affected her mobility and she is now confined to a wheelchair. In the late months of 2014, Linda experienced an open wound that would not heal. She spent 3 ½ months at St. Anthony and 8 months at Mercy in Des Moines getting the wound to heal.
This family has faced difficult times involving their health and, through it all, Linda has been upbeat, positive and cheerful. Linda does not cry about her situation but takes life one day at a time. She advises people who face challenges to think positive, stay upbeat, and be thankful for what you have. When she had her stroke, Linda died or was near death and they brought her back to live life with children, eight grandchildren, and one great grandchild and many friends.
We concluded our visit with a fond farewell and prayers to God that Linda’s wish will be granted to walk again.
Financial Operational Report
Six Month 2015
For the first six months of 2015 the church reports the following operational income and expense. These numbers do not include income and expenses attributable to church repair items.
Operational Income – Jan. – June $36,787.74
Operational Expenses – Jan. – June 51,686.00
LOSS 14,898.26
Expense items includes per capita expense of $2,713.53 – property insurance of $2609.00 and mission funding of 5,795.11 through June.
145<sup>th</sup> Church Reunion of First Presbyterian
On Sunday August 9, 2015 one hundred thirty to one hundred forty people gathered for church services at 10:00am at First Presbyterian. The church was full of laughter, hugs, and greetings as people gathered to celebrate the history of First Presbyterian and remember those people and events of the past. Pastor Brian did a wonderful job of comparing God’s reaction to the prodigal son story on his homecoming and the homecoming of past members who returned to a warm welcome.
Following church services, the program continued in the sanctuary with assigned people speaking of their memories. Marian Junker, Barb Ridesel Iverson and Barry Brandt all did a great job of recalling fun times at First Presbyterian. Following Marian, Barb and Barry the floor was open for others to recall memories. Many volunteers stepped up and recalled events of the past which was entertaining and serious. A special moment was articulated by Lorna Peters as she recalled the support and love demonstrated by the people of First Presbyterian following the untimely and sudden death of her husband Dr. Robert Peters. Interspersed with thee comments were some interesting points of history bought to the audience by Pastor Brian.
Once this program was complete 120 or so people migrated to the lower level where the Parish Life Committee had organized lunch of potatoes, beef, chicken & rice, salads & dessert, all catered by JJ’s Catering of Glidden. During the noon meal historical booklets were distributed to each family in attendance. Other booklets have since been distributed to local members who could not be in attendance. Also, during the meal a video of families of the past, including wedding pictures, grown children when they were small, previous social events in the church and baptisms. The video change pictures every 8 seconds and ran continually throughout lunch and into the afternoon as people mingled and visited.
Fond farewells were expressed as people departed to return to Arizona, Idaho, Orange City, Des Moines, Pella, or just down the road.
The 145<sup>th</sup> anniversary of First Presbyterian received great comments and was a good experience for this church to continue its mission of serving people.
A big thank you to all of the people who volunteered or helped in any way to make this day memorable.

__________

## Exercise requirements
How many lines in the data contain "June"? Answer with the number alone.

## Solved problem
3